--- Listed entries ---

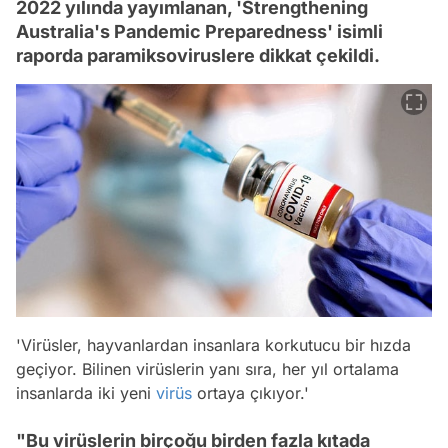
2022 yılında yayımlanan, 'Strengthening
Australia's Pandemic Preparedness' isimli
raporda paramiksoviruslere dikkat çekildi.
'Virüsler, hayvanlardan insanlara korkutucu bir hızda
geçiyor. Bilinen virüslerin yanı sıra, her yıl ortalama
insanlarda iki yeni
virüs
ortaya çıkıyor.'
"Bu virüslerin birçoğu birden fazla kıtada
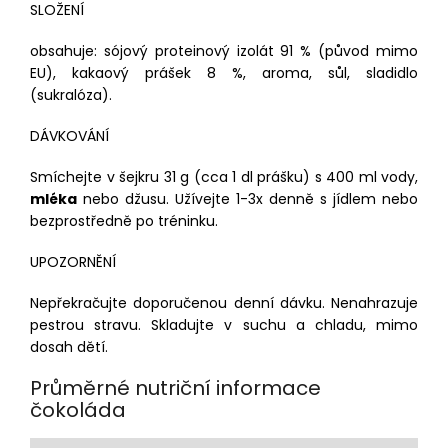
SLOŽENÍ
obsahuje: sójový proteinový izolát 91 % (původ mimo
EU), kakaový prášek 8 %, aroma, sůl, sladidlo
(sukralóza).
DÁVKOVÁNÍ
Smíchejte v šejkru 31 g (cca 1 dl prášku) s 400 ml vody,
mléka
nebo džusu. Užívejte 1-3x denně s jídlem nebo
bezprostředně po tréninku.
UPOZORNĚNÍ
Nepřekračujte doporučenou denní dávku. Nenahrazuje
pestrou stravu. Skladujte v suchu a chladu, mimo
dosah dětí.
Průměrné nutriční informace
čokoláda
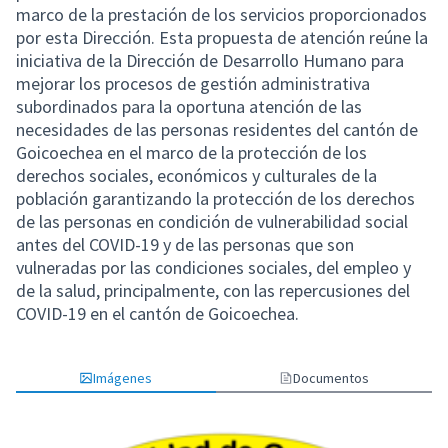
marco de la prestación de los servicios proporcionados
por esta Dirección. Esta propuesta de atención reúne la
iniciativa de la Dirección de Desarrollo Humano para
mejorar los procesos de gestión administrativa
subordinados para la oportuna atención de las
necesidades de las personas residentes del cantón de
Goicoechea en el marco de la protección de los
derechos sociales, económicos y culturales de la
población garantizando la protección de los derechos
de las personas en condición de vulnerabilidad social
antes del COVID-19 y de las personas que son
vulneradas por las condiciones sociales, del empleo y
de la salud, principalmente, con las repercusiones del
COVID-19 en el cantón de Goicoechea.
Imágenes
Documentos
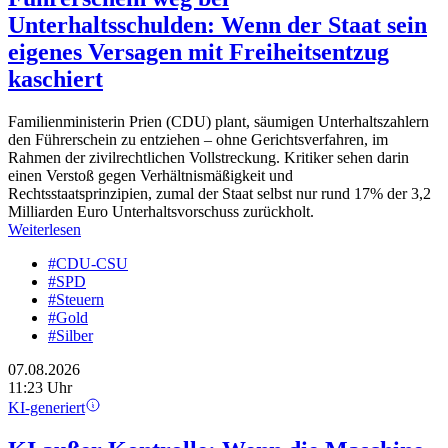
Unterhaltsschulden: Wenn der Staat sein
eigenes Versagen mit Freiheitsentzug
kaschiert
Familienministerin Prien (CDU) plant, säumigen Unterhaltszahlern
den Führerschein zu entziehen – ohne Gerichtsverfahren, im
Rahmen der zivilrechtlichen Vollstreckung. Kritiker sehen darin
einen Verstoß gegen Verhältnismäßigkeit und
Rechtsstaatsprinzipien, zumal der Staat selbst nur rund 17% der 3,2
Milliarden Euro Unterhaltsvorschuss zurückholt.
Weiterlesen
#CDU-CSU
#SPD
#Steuern
#Gold
#Silber
07.08.2026
11:23 Uhr
KI-generiert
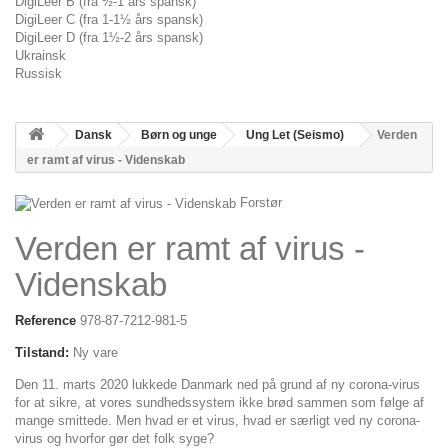
DigiLeer B (fra ½-1 års spansk)
DigiLeer C (fra 1-1½ års spansk)
DigiLeer D (fra 1½-2 års spansk)
Ukrainsk
Russisk
Dansk
Børn og unge
Ung Let (Seismo)
Verden
er ramt af virus - Videnskab
Forstør
Verden er ramt af virus -
Videnskab
Reference
978-87-7212-981-5
Tilstand:
Ny vare
Den 11. marts 2020 lukkede Danmark ned på grund af ny corona-virus
for at sikre, at vores sundhedssystem ikke brød sammen som følge af
mange smittede. Men hvad er et virus, hvad er særligt ved ny corona-
virus og hvorfor gør det folk syge?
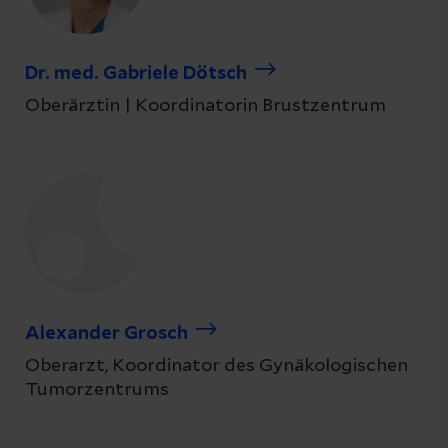
Dr. med. Gabriele Dötsch
Oberärztin | Koordinatorin Brustzentrum
Alexander Grosch
Oberarzt, Koordinator des Gynäkologischen
Tumorzentrums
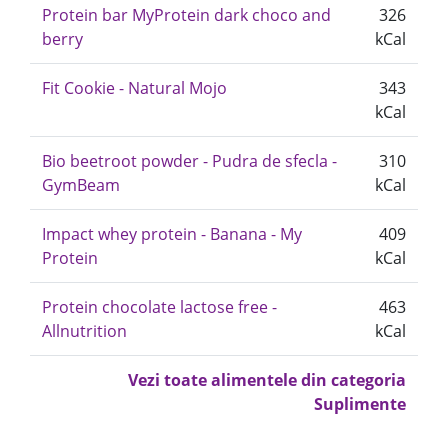
Protein bar MyProtein dark choco and
326
berry
kCal
Fit Cookie - Natural Mojo
343
kCal
Bio beetroot powder - Pudra de sfecla -
310
GymBeam
kCal
Impact whey protein - Banana - My
409
Protein
kCal
Protein chocolate lactose free -
463
Allnutrition
kCal
Vezi toate alimentele din categoria
Suplimente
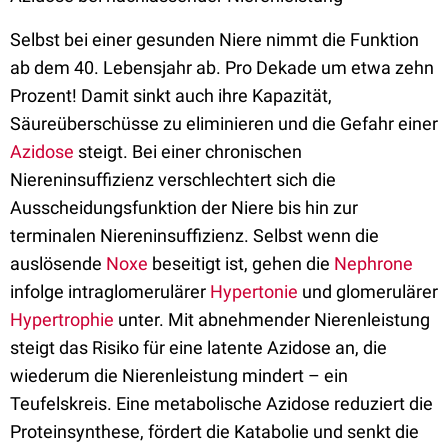
Selbst bei einer gesunden Niere nimmt die Funktion
ab dem 40. Lebensjahr ab. Pro Dekade um etwa zehn
Prozent! Damit sinkt auch ihre Kapazität,
Säureüberschüsse zu eliminieren und die Gefahr einer
Azidose
steigt. Bei einer chronischen
Niereninsuffizienz verschlechtert sich die
Ausscheidungsfunktion der Niere bis hin zur
terminalen Niereninsuffizienz. Selbst wenn die
auslösende
Noxe
beseitigt ist, gehen die
Nephrone
infolge intraglomerulärer
Hypertonie
und glomerulärer
Hypertrophie
unter. Mit abnehmender Nierenleistung
steigt das Risiko für eine latente Azidose an, die
wiederum die Nierenleistung mindert – ein
Teufelskreis. Eine metabolische Azidose reduziert die
Proteinsynthese, fördert die Katabolie und senkt die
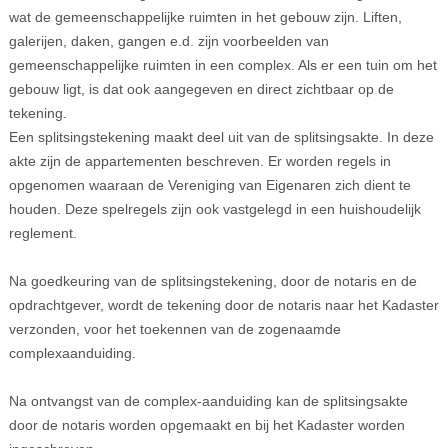
wat de gemeenschappelijke ruimten in het gebouw zijn. Liften,
galerijen, daken, gangen e.d. zijn voorbeelden van
gemeenschappelijke ruimten in een complex. Als er een tuin om het
gebouw ligt, is dat ook aangegeven en direct zichtbaar op de
tekening.
Een splitsingstekening maakt deel uit van de splitsingsakte. In deze
akte zijn de appartementen beschreven. Er worden regels in
opgenomen waaraan de Vereniging van Eigenaren zich dient te
houden. Deze spelregels zijn ook vastgelegd in een huishoudelijk
reglement.
Na goedkeuring van de splitsingstekening, door de notaris en de
opdrachtgever, wordt de tekening door de notaris naar het Kadaster
verzonden, voor het toekennen van de zogenaamde
complexaanduiding.
Na ontvangst van de complex-aanduiding kan de splitsingsakte
door de notaris worden opgemaakt en bij het Kadaster worden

---

# Task prompt
All lines from the one with "Na ontvangst van" through the end of the material above are to be printed exactly, and only those.

# Expected output
Na ontvangst van de complex-aanduiding kan de splitsingsakte
door de notaris worden opgemaakt en bij het Kadaster worden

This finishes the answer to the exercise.